The ever-increasing amount of geocoded images at varying scale, viewpoint, and temporal resolution provides a treasure trove of information for better understanding our environment, to help making better decisions, managing resources, and improve quality of life, particularly in big cities. Geospatial computer vision combines vision and machine learning techniques that scale, to solve real-world problems. In this talk I will present three ongoing projects:
(a) 3D city models: Large-scale semantic 3D reconstruction casts 3D modeling and semantic labeling as a joint problem, where semantic image segmentation enforces class-dependent, geometric priors for reconstruction, while 3D benefits semantic labelling via one joint, convex energy formulation. This leads to more accurate 3D city models that come with category labels directly.
(b) Maps: Semantic segmentation is a fundamental remote sensing task, and most state-of-the-art methods rely on CNNs as their workhorse. A major reason for their success is that deep networks learn to accumulate contextual information over very large windows (receptive fields). However, this success comes at a cost, since the associated loss of effective spa-
tial resolution washes out high-frequency details and leads to blurry object boundaries. We propose to counter this effect by combining semantic segmentation with semantically informed edge detection, thus making class boundaries explicit in the model. We present an end-to-end trainable CNN for semantic segmentation with built-in awareness of semantically meaningful boundaries.

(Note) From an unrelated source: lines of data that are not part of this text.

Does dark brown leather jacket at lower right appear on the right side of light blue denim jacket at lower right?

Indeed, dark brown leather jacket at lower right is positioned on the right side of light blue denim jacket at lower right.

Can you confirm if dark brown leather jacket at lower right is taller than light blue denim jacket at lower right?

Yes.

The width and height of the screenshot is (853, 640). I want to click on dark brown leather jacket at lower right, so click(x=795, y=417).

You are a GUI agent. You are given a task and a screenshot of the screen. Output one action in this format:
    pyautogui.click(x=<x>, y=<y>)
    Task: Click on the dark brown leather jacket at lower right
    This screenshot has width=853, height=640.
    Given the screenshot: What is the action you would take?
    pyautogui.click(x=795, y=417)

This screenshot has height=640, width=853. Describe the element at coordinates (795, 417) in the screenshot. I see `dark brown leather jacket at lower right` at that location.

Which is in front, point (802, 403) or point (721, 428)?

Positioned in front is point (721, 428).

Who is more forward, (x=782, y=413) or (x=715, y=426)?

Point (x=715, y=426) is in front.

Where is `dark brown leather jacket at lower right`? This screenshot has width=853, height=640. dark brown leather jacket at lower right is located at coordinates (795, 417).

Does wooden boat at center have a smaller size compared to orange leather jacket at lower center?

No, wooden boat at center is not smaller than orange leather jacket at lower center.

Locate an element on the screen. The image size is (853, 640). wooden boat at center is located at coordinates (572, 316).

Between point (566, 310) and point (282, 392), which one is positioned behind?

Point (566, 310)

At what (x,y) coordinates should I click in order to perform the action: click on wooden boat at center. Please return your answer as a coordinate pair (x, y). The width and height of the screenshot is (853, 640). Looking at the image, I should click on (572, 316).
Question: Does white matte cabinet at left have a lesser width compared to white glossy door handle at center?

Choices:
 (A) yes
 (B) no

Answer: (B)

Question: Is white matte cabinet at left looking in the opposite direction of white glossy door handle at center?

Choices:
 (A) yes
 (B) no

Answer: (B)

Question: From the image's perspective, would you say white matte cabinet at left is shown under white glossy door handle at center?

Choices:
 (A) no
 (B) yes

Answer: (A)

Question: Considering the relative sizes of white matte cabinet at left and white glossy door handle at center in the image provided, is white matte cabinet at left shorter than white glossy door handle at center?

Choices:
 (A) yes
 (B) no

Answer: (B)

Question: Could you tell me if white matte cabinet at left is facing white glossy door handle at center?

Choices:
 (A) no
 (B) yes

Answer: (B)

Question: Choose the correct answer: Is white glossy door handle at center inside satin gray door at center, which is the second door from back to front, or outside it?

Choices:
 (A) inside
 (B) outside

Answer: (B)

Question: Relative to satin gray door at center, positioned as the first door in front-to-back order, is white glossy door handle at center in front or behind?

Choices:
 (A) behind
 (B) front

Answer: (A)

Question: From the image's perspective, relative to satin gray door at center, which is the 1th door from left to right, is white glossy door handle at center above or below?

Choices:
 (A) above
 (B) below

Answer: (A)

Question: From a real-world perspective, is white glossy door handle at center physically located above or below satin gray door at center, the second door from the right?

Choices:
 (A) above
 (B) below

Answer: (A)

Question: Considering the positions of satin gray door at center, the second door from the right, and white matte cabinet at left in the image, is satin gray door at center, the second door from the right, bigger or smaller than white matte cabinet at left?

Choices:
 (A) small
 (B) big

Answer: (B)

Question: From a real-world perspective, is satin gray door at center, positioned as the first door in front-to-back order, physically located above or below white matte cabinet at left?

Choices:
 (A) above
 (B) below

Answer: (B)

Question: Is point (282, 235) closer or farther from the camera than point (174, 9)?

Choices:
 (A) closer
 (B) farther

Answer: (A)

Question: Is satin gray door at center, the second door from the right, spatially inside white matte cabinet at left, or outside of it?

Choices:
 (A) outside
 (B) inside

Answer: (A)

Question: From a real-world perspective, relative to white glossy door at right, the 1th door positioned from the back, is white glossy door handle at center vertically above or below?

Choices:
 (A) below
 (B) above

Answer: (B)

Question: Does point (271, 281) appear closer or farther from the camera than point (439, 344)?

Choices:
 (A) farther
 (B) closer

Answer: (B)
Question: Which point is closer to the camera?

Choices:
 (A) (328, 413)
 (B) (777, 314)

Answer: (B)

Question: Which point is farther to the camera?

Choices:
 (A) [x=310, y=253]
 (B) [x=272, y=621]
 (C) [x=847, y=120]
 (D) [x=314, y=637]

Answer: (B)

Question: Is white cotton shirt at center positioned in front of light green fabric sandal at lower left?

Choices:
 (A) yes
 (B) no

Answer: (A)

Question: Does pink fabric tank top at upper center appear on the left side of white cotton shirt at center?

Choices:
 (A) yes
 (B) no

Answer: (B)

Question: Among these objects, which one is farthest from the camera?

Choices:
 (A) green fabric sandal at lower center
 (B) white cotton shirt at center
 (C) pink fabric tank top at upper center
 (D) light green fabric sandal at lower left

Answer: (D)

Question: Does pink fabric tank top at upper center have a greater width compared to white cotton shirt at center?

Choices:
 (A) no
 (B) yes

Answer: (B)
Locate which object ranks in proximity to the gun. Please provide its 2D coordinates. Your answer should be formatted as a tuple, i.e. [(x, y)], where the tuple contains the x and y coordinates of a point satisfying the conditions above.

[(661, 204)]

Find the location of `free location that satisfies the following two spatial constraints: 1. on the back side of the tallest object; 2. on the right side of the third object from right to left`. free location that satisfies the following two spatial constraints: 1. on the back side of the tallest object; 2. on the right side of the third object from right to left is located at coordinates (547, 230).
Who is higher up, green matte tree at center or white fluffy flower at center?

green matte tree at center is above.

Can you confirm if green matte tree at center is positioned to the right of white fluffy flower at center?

(c) Trees: This project, in collaboration with the Caltech Computational Vision Lab, MIT and USDA/Forest Service, aims to automatically catalogue trees in public space, classify them at species level, estimate their stress level and measure their trunk diameter, to support urban and ecological planning. We propose an automated, image-based system to build up-to-date tree inventories at large scale using publicly available aerial images, panoramas at street-level, and open GIS data of US cities.